Sutphin herself has spent much of her life lifting others up. The event initiated with her recognizing several pivotal, female community members, presenting each with a plaque as well as words of unwavering gratitude. Included in those honors, were newly elected Town of Goshen Mayor, Molly O’Donnell, the second female ever to hold that esteemed position and local real estate broker, Janet Rendle, for her record sales. Sutphin made it a further point to expand upon the impressive feats of several others in the room, including musician Lisa Jensen, who along with Kofi Donker, provided moving instrumental entertainment during the program.
“We have some absolutely amazing women here,” Sutphin continued to emphasize as well as urge to mingle and network. “We are truly better when we lift one another up.”
That elevation bar resonated with each riveting performance. First, there was Ondrea Lynn, bringing Nightingale, “The Lady with the Lamp,” to life, as she emphatically stressed the declining status of her dire military surroundings.
“The soldiers are ill and piling up with rodents all over the floor; we have reduced the death rate to two-third, but it’s still not enough,” stressed the modestly, fiery Lynn, absorbed in her character. “God has given me a purpose to be a nurse, and I will make changes in the world.”
Following Lynn’s mesmerizing reenactment, Akilah Sutphin, elegantly clad in a tan dress and gold jewelry as Madam C.J. Walker, took a seat, verbally unraveling her rough beginnings as well as unwillingness to cower in the face of them. The self-made businesswomen and first African-American female millionaire, insisted, “Don’t wait for opportunities to happen; you have to make them happen.”
Someone who followed that exact mantra confidently made her way into the room next, capturing everyone’s undivided attention. Feminist and fashion trendsetter, charismatic Coco Chanel, characteristically poised and sporting fine jewelry and sharp clothing, and known for her enduring verbiage, including, “Fashion changes, but style endures,” was potently brought to life by Susannah Devine, who left awestruck spectators with yet another Chanel classic quote, “You can be great at forty, but classy and fabulous the rest of your life.”
Rounding out the talented offerings of reenactments was Genevieve Noble Silverberg, wearing all black garments, hunched over, carrying a lantern, singing and steadfast to her mission of slave rescuing. In total, there were ten missions, saving about 70 slaves as well as the development of the freedom catalyst: Underground Railroad. Dubbed “Moses” by many, Tubman traveled by night in secrecy, but the deep imprints of fortitude and perseverance she etched on our proud history’s framework and lives today forever sound loudly.
“I always knew I was destined to be free, and my time would come,” emphasized Noble Silverberg as the pioneer Tubman. “Every night I went to bed, God put it on me I was destined for greatness.”
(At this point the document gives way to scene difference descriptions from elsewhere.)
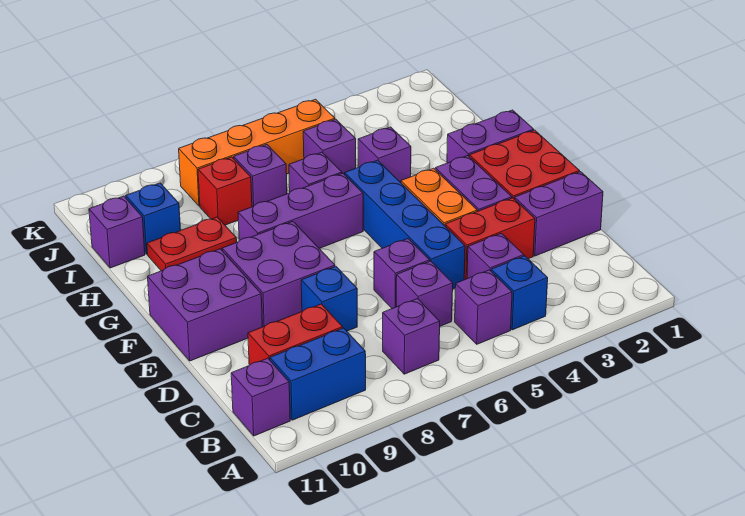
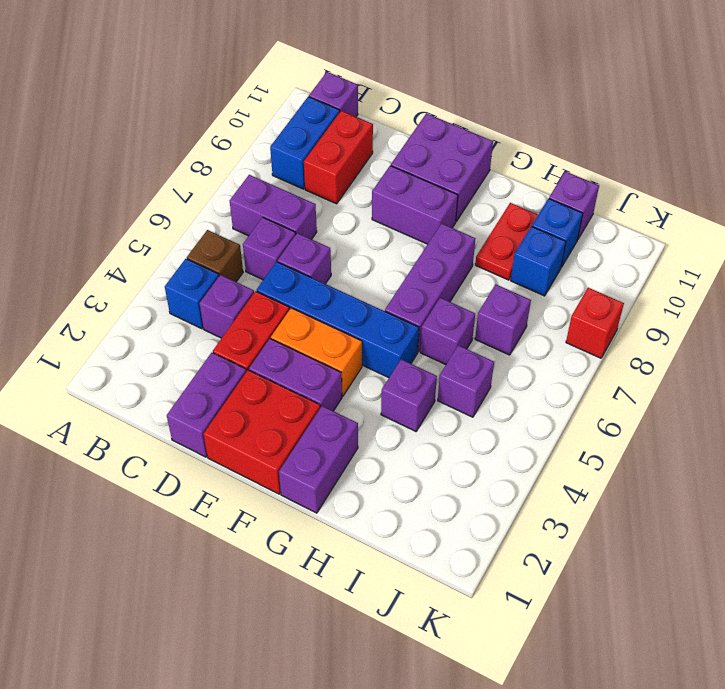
purple 1x1 brick [455,270,512,344] -> brown 1x1 brick [187,230,243,282]
purple 1x1 brick [383,299,440,374] -> purple 1x2 brick [230,175,317,239]
blue 1x1 brick [301,267,357,331] -> blue 1x1 brick moved to [511,226,566,296]
purple 2x2 brick [222,222,335,327] -> purple 1x2 brick [372,166,458,244]
red 1x1 brick [198,157,252,225] -> red 1x1 brick moved to [566,288,624,358]
orange 1x4 brick [179,99,335,206] -> none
It’s that very belief in oneself, along with united spirit of women- as well as all people- that Shirley Sutphin is intent on creating with every life she touches and event she holds. Everyone present Saturday was in some way positively touched by that uplifting people magic.
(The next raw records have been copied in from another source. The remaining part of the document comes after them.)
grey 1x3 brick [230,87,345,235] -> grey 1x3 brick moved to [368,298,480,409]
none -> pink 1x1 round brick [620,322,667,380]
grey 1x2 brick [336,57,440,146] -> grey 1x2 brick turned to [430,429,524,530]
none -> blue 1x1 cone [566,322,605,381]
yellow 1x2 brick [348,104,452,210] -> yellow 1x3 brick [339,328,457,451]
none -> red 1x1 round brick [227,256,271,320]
“This is all about women supporting women, just people supporting people,” said Devine. “We are all coming together for a positive purpose and knowing that if you don’t know history, you are bound to repeat it.” Reflecting further, the mother and grandmother as well as co-owner of a website design firm, Devine added, “Every person here today who was portrayed resonates a great deal still in 2023, and we can learn so much from their lives as well as from one another.”